Die Linke wolle eine "solidarische Bürgerversicherung schaffen, in die alle in Deutschland lebenden Menschen entsprechend ihrem Einkommen und mit allen Einkommensarten zur Finanzierung der Leistungen der GKV beitragen“. Entgegen den Vorschlägen der anderen Oppositionsfraktionen sei man jedoch für die Abschaffung der Beitragsbemessungsgrenze ebenso wie für die Abschaffung der privaten Krankenversicherung als Vollversicherung.
Eine der "seltsamsten Blüten des Wahlkampfes“ sei die Erfindung einer Kopfpauschale durch die Opposition, sagte Ulrike Flach (FDP). "Es wird keine Kopfpauschale geben“, machte sie deutlich. Weder sei sie geplant, noch werde sie umgesetzt. Sie sei bereit, über verschiedene Konzepte zu reden, müsse jedoch feststellen, dass es derzeit von der SPD „keinen Vorschlag“ gebe. "Sie schicken die Wähler an die Wahlurne ohne das diese wissen, was Sie eigentlich vorhaben“, sagte Flach.

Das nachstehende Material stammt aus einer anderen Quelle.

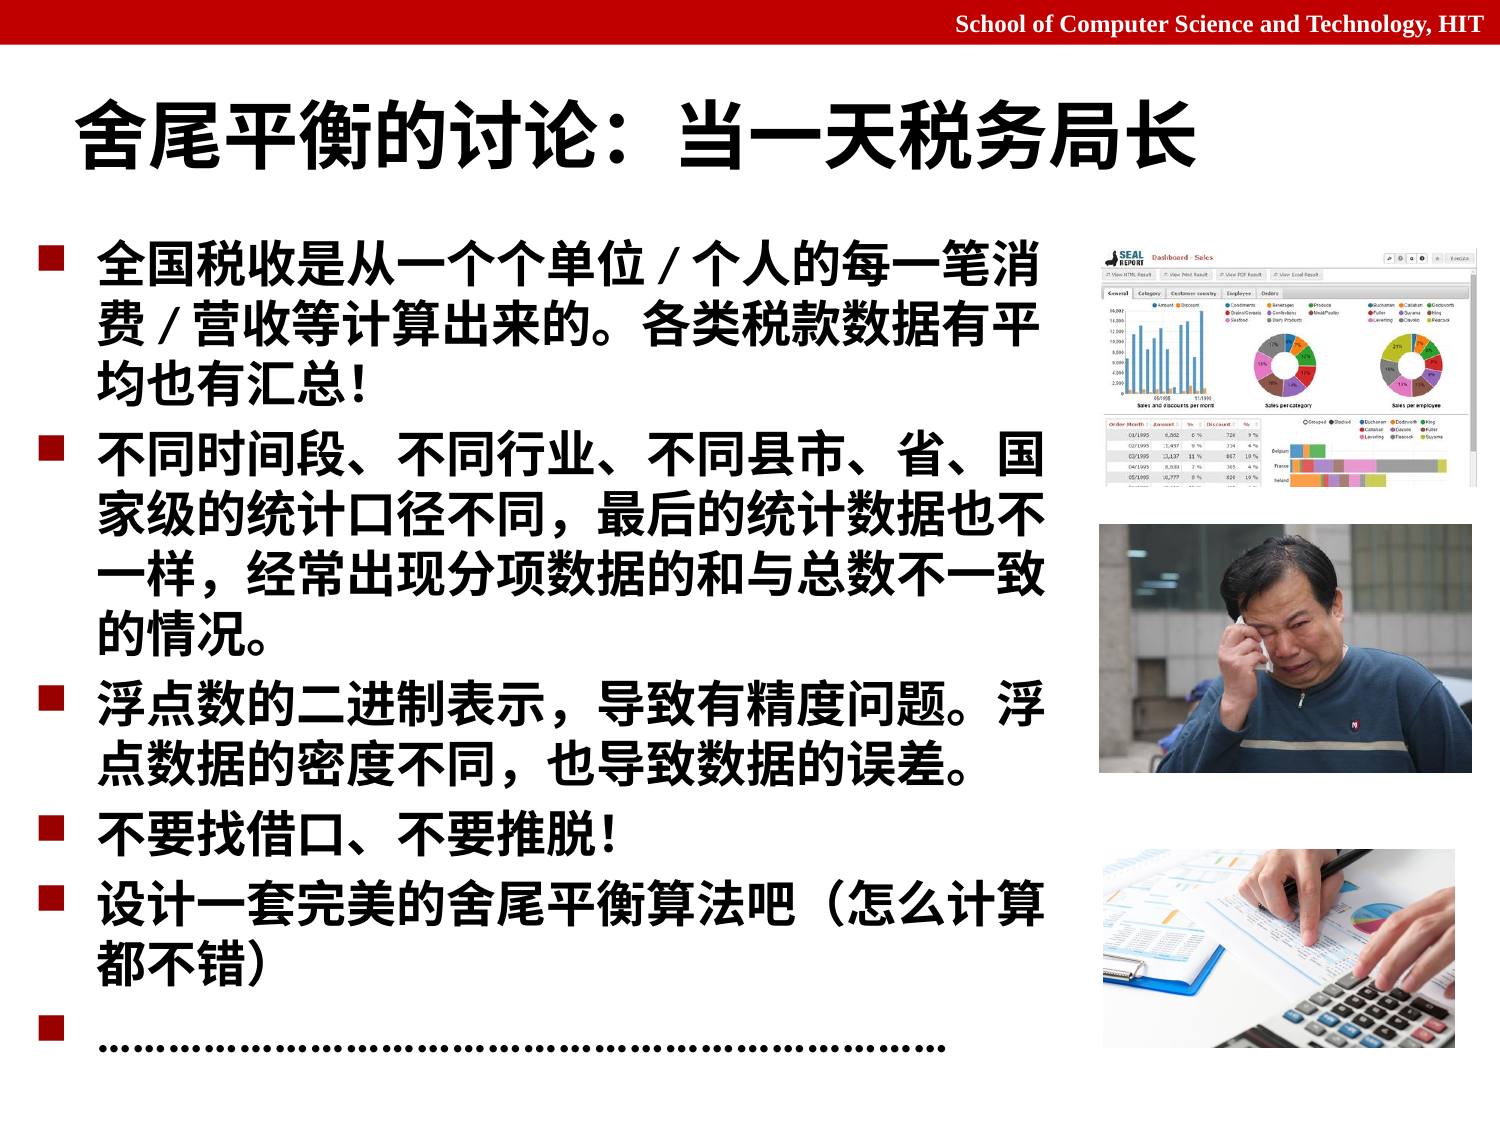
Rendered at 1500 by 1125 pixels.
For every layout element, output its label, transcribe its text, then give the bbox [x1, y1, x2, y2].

Angesichts der Altersentwicklung der Gesellschaft und der dem medizinischen Fortschritt geschuldeten Kostensteigerung funktioniere die heutige Finanzierung nicht mehr. "Das ist die Wahrheit, die man den Menschen sagen muss.“ Gebraucht werde daher ein "Einstieg in den Umstieg“ bei der Finanzierung der GKV. Deshalb schlage die Koalition eine einkommensunabhängige Prämie mit einem aus Steuermitteln finanzierten Sozialausgleich vor.
"Sie wollen eine Kopfprämie, auch wenn sie diese jetzt Gesundheitsprämie nennen“, warf Birgitt Bender (Bündnis 90/Die Grünen) der Koalition vor. Diese wolle erreichen, dass Ausgabensteigerungen im Gesundheitswesen allein durch die Versicherten getragen werden müssten. "Das wollen wir verhindern“, machte Bender deutlich.

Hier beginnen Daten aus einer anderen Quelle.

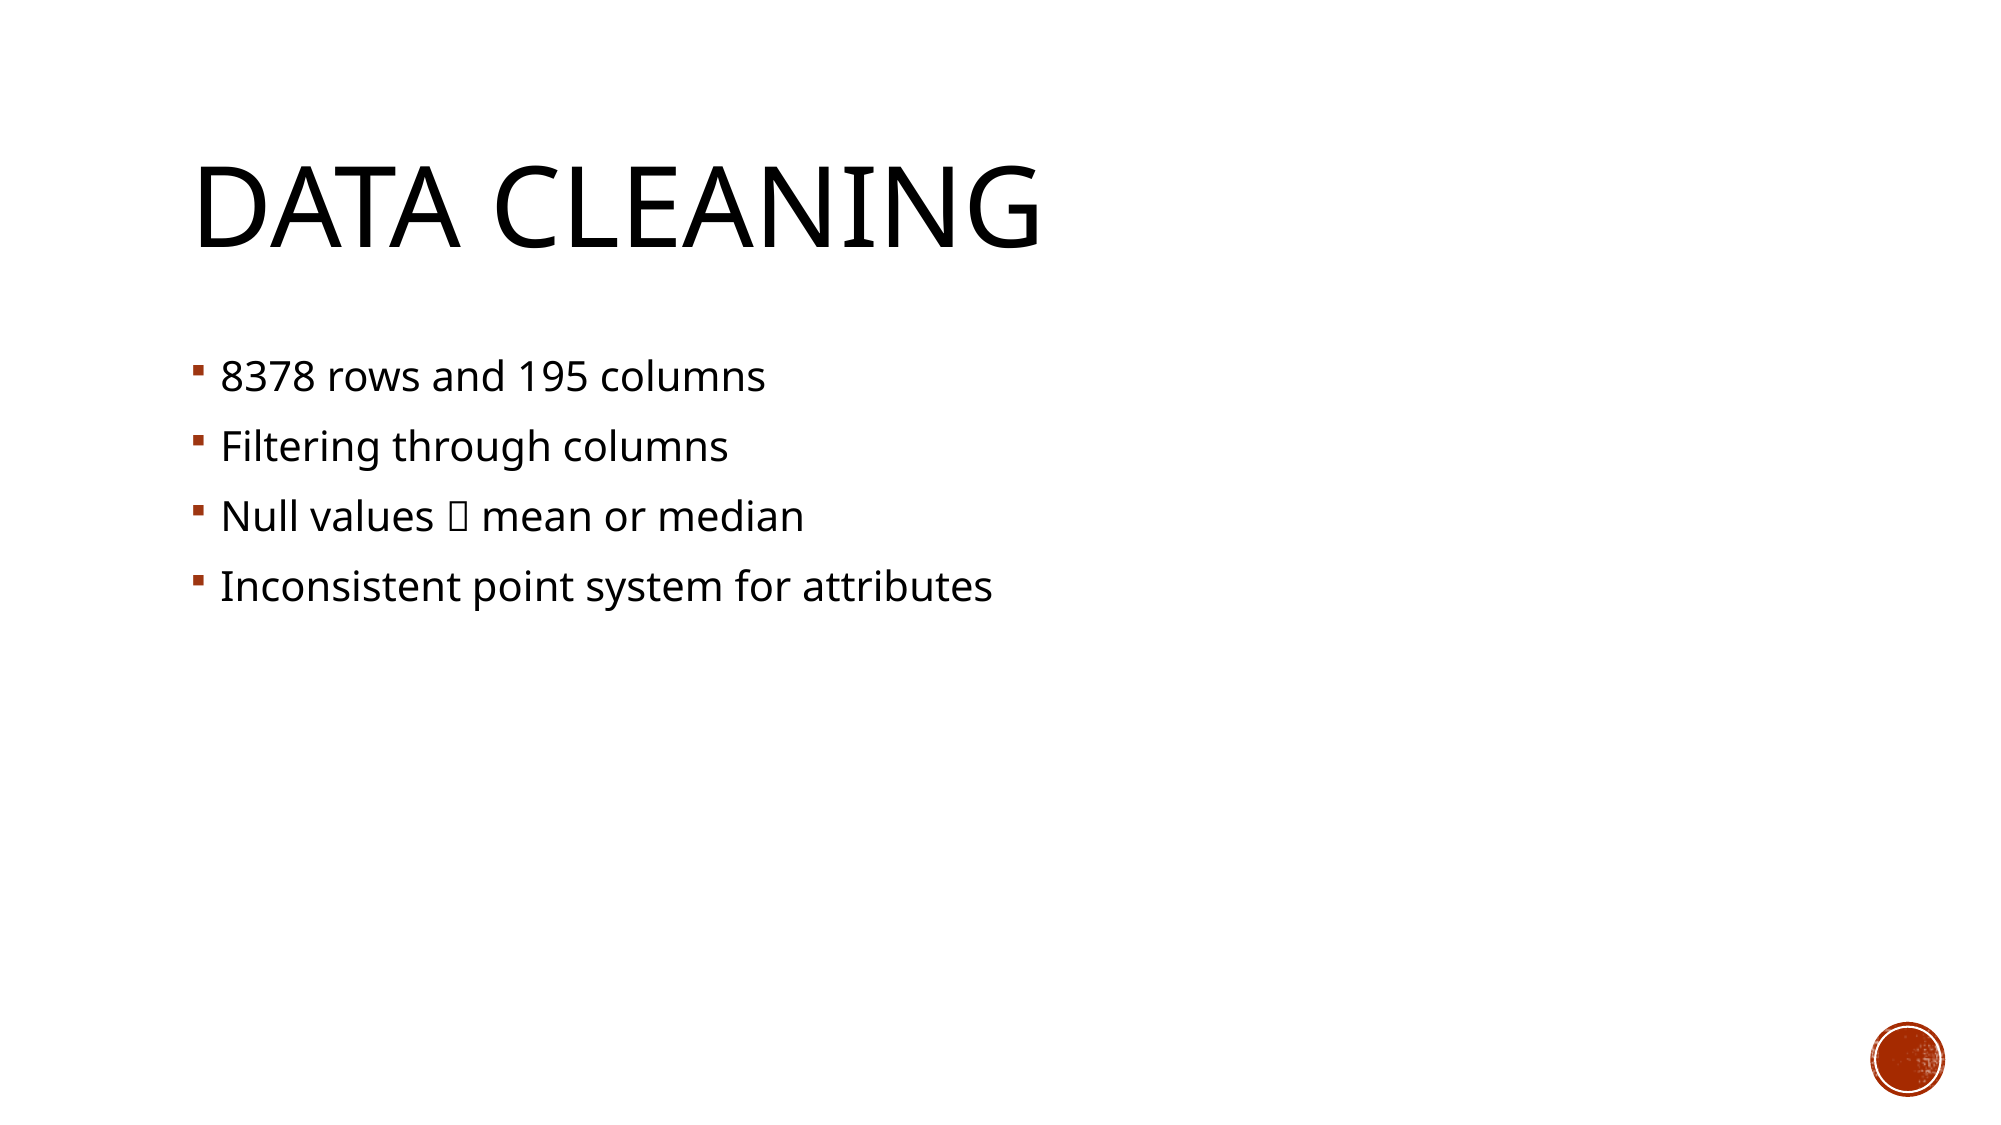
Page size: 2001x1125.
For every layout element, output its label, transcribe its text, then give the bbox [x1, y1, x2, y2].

Man müsse sich dabei vor Augen halten, dass in den letzten vier Jahren die Ausgaben der GKV um 11,8 Prozent gestiegen seien - Löhne und Gehälter jedoch nur um 4,9 Prozent. "Diese Schere wird sich bei Ihnen noch vergrößern“, sagte sie. "Für uns heißt Gerechtigkeit aber nicht, dem einen in die Tasche zu greifen. Wir wollen steigende Lasten auf alle Schultern verteilen.“
Wer aber, wie insbesondere die FDP, einen Sozialausgleich über Steuern verspreche und gleichzeitig die Steuern senken wolle, "setzt die Gesundheitsversorgung von Millionen von Menschen aufs Spiel“.